● Aim: Name every character that the passage about the jujutsu manga refers to by name.

● Document:
## start
That it’s messed up and terrible they suffer from it? Okay? And? What else? That’s like me saying “War is bad” without really showing or explaining why it’s bad or how it even happens.
Ui Ui is being groomed and SA by her older sister. Again. What would be interesting to see is how the jujutsu society knows about this and they are actively choosing to ignore it for it benefit them since Mei Mei is such a strong Sorcerer. Since it would show how the system is willing to do immoral terrible things as long as it benefits them in the end. But like. The manga doesn’t even imply that. The author just shows it, and moves on.
It’s not “what would be interesting” but what actually is in the story. As I mentioned above the people who witness it kinda aren’t the right ones to comment on it. But while it’s not text, I wouldn’t be surprised if the adults knew what Mei Mei is up to and didn’t give a shit as long as she did her job. Sorcerers are few and far between, it’s a tight knit society that values strength and skill above all and is desperate to uphold the status quo.
So the story tells the reader exactly how such abuse happens. In real life such structures will be rife with all kinds of abuse and will tolerate and hide it (think of any such scandals among the rich and powerful, or in religious institutions). And from the start we know that the jujutsu society is rotten to its core and that it tolerates all kinds of abuse as long as it’s the powerful within it committing it. As long as the values of the in-group do not include the safety, will and dignity of its members, abuse will happen - and in the jujutsu society these matters are unimportant.
Why is Ui Ui’s situation bad? Maybe because he’s completely emotionally dependent on his sister to the point that she can ask him to die and he would. Idk about you but for me it’s pretty obvious “grooming and psychological abuse bad” messaging.
Why is what happened to Mai bad? Maybe because from quite early on we know that she’s unhappy and that she’s suffered. That the oppressive society she grew up in destroyed her mentally and then killed her.
Mai is a victim of CSA. But the manga butchered up her story so badly, that this additional subtext is just a salt in the wound. As I’ve mentioned in this post, Mai dies in the worst way possible. Mai in the text is basically blamed for the way she copes and her desire, and she then turned into a sword on top of that too. With the additional subtext that she suffers from CSA then it just look even worst. Like what exactly is the author saying at this point? That CSA victims are just doomed??? Like I know they aren’t, but like… it’s unfortunately reads that way.
## end
● Record list:
## start
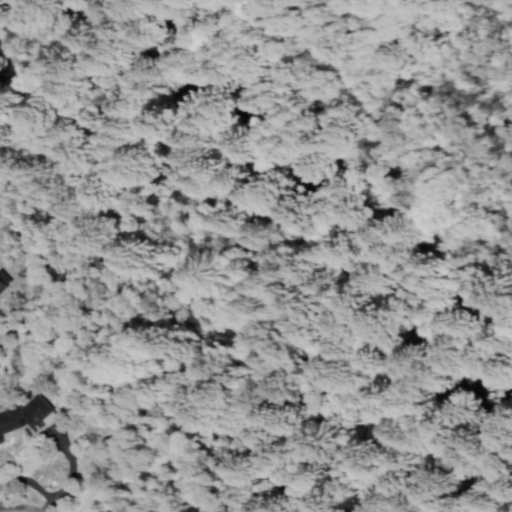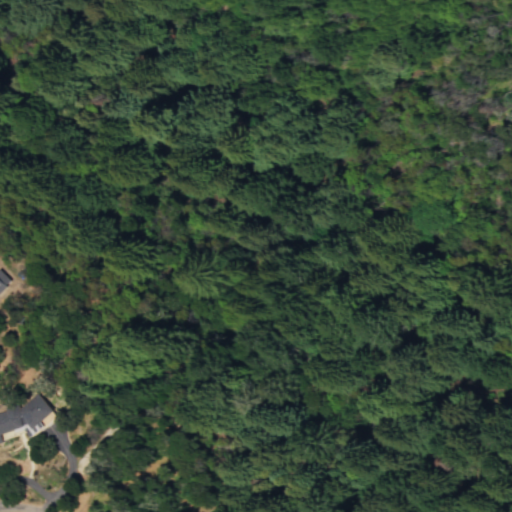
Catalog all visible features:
building: (3, 280)
building: (3, 282)
crop: (277, 285)
building: (22, 416)
building: (25, 417)
road: (66, 476)
road: (16, 510)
## end
● Reply to the exercise: Ui Ui, Mei Mei, Mai